La méthodologie ou les activités participatives n'ont pas été appliquées de manière uniforme, bien que nous puissions nous former pour les appliquer efficacement dans des contextes communautaires réels et aider les individus et les groupes à savoir ce qu'ils recherchent avant tout et à poursuivre les projets qui donneront un sens à leur vie. Les méthodes d'analyse, de hiérarchisation et de planification des actions, liées aux intérêts les plus intimes des individus, reflètent aussi nécessairement les caractéristiques locales, les normes culturelles et les conditions relatives.
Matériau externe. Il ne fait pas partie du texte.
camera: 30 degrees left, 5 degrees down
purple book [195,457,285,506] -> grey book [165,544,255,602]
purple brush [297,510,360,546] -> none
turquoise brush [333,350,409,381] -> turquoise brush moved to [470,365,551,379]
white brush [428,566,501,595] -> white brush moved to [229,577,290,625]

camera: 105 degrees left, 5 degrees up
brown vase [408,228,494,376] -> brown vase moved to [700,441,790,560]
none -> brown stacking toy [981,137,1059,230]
En d'autres termes, elles doivent être adaptées à la société des bénéficiaires de l'expérience de développement ou naître de celle-ci.
La création de vastes programmes d'apprentissage par l'expérience pour les personnes de tous horizons, agences, secteurs, entreprises et lieux qui interagissent avec les communautés bénéficiaires ou en sont originaires, ajoute au défi des méthodologies de formation. Par exemple, l'Agence nationale des eaux et forêts cherche à former tous les gardes forestiers du pays à la planification de la facilitation participative et aux approches d'autonomisation afin d'engager les communautés dans leur auto-développèrent. Ils sont nécessaires pour catalyser et assister ces processus jusqu'à ce que les projets soient conçus, mis en œuvre, évalués, améliorés, reproduits et étendus, et qu'ils répondent en fin de compte à l'intention générale du Maroc : un développement national durable piloté par les communautés.
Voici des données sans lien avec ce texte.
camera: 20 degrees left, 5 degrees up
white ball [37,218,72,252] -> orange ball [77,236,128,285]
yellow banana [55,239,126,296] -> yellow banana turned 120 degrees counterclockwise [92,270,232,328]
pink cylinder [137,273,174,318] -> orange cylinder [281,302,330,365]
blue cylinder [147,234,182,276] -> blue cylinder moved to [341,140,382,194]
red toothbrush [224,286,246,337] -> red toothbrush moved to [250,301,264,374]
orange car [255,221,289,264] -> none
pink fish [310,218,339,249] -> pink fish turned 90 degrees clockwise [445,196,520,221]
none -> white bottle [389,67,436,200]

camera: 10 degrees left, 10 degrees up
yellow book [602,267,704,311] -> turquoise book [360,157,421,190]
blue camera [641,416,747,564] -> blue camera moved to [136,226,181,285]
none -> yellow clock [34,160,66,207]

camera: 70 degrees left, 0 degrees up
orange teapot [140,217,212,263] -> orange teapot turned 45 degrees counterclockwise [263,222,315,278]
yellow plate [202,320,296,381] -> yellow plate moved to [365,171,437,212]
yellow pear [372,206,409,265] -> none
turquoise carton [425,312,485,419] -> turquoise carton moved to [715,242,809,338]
Aussi nécessaire et urgente que soit cette entreprise, il est également nécessaire de mettre en place un financement flexible qui réponde aux divers besoins des communautés locales telles qu'elles les perçoivent. Par exemple, une aide est nécessaire pour faire face efficacement à la crise climatique et pour accroître la résilience des communautés aux chocs économiques et aux catastrophes naturelles avant, pendant et pour reconstruire à la suite de celles-ci.
L'obtention d'un financement vital est un défi qui consiste à lancer des mouvements de développement communautaire avec la détermination et le soutien des populations pour leurs projets - ce n'est jamais un processus linéaire et sans heurts, mais un processus qui nécessite un consensus sincère si l'on veut qu'il soit durable. La plupart des donateurs de développement fixent leurs propres critères pour déterminer ce qu'ils soutiennent avec leurs fonds, mais ceux-ci ne sont pas toujours en adéquation avec les priorités les plus importantes des communautés.
D'une annonce apparemment anodine sont nés une vision nationale du développement et un modèle international bien établi qui est remarquable pour les gens à l'intérieur et à l'extérieur du Maroc. Voyager dans un but précis est un cadeau, surtout lorsqu'il s'agit de lutter contre la pauvreté qui sévit si profondément. Espérons que cette histoire marocaine comprendra bientôt un chapitre culminant dans lequel son modèle participatif de développement durable pour tous sera un panneau indicateur enraciné pour guider les nations dans leur voyage vers l'épanouissement des personnes.
Yossef Ben-Meir, sociologue, est président de la Fondation du Haut Atlas au Maroc.